The European Commission wants to encourage fair and well-functioning labour markets and social systems through the ‘principles and rights’ proposed in the European Pillar of Social Rights. The aim of an interinstitutional proclamation is to emphasise political endorsement of the project. By the end of the year at the latest, Brussels wants to have a signed document from the European Parliament, the Council and the Commission as a strong signal for a social Europe.
But discussions are moving slowly. The European Commission is in talks with the Member States and other stakeholders; however, it it has made it clear that it does not want to make any technical changes to its proposal. The main priority is to have the interinstitutional proclamation signed by the end of the year. Any changes to the text of the proposal could jeopardise this goal. The Estonian presidency, which runs until the end of the year, also wants to avoid any changes to the proposed principles. Instead, it is working towards the proclamation being successfully adopted.
Initial talks in Council
On 15 June 2017, the first informal talks on the European Pillar of Social Rights took place between the members of the Employment, Social Policy, Health and Consumer Affairs Council. The ministers agreed to adopt the interinstitutional proclamation by the end of the year. There was also consensus that it is important to improve working and social conditions but that the process should take into consideration different national circumstances. The pillar can only have a real effect if there is active involvement at Member State level.
The ministers also emphasised that the proclamation should be viewed as a political commitment but without being legally binding. In addition, the pillar should apply to all Member States, including those outside the Eurogroup. The proclamation should not modify or even extend the competences conferred to the European Union by the Treaties, rather the implementation of the pillar should be done in accordance with the principle of subsidiarity. The upward convergence towards better living and working conditions must take into account socioeconomic conditions and differences at national level. Furthermore, the role and independence of the Social Partners in terms of social standards at national and European level must be respected.
The Social Scoreboard
The Commission has established a Social Scoreboard to monitor social progress in the future. The results of the scoreboard will also feed into the European Semester and policy guidelines.
The scoreboard is divided into three dimensions: ‘Equal opportunities and access to the labour market’, ‘Dynamic labour markets and fair working conditions’ and ‘Public support/Social protection and inclusion’. A total of twelve different social areas have been included. Important areas for social security include ‘Labour Force Structure’ and ‘Healthcare’. Each area has indicators which can be used to measure social progress.

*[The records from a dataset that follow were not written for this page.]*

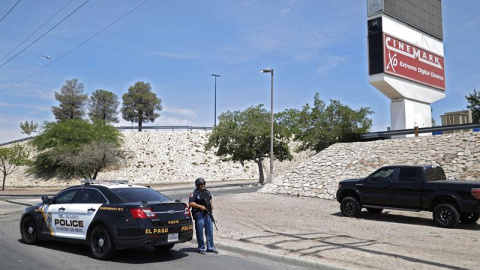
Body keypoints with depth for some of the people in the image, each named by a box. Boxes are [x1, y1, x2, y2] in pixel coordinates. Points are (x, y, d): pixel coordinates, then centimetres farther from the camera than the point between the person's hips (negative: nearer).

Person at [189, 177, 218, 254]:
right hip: (199, 215, -6)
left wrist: (211, 204, 11)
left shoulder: (207, 192, 10)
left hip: (208, 214, 6)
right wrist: (200, 206, -22)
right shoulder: (194, 193, -9)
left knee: (209, 231, 10)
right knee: (200, 233, 1)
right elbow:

However, further discussion is needed with regard to the scoreboard and the proposed indicators. In particular, the relationship with existing monitoring instruments appears to be unclear, namely the Employment Performance Monitor and the Social Protection Performance Monitor. Therefore, further discussions with the Commission could be necessary, particularly regarding the inclusion of the scoreboard in the next Joint Employment Report, its relationship with the Council’s existing monitoring instruments, and its technical implementation. This could result in changes being made to the proposed headline indicators and secondary indicators.
What is the European Parliament doing?
A decision from the European Parliament regarding clarification of the interinstitutional proclamation proposed by the Commission in April and the nomination of a representative for the interinstitutional process is expected in September.
As part of the consultation on 19 January 2017, the European Parliament expressed its opinion on the proposal for a European Pillar of Social Rights and adopted a corresponding resolution (DSV reported).
Background and outlook
The Commission presented its proposal for the pillar in two different legal formats with identical content. The first is a non-binding recommendation from the Commission (Article 288 TFEU) and the second is a proposal for a joint interinstitutional proclamation. This must now be discussed with the European Parliament and the Council.
It is planned that the Employment, Social Policy, Health and Consumer Affairs Council will reach an agreement on the proclamation for the pillar at its meeting on 23 October 2017 in order to meet the deadline for all three European Institutions to sign the document before the end of the year.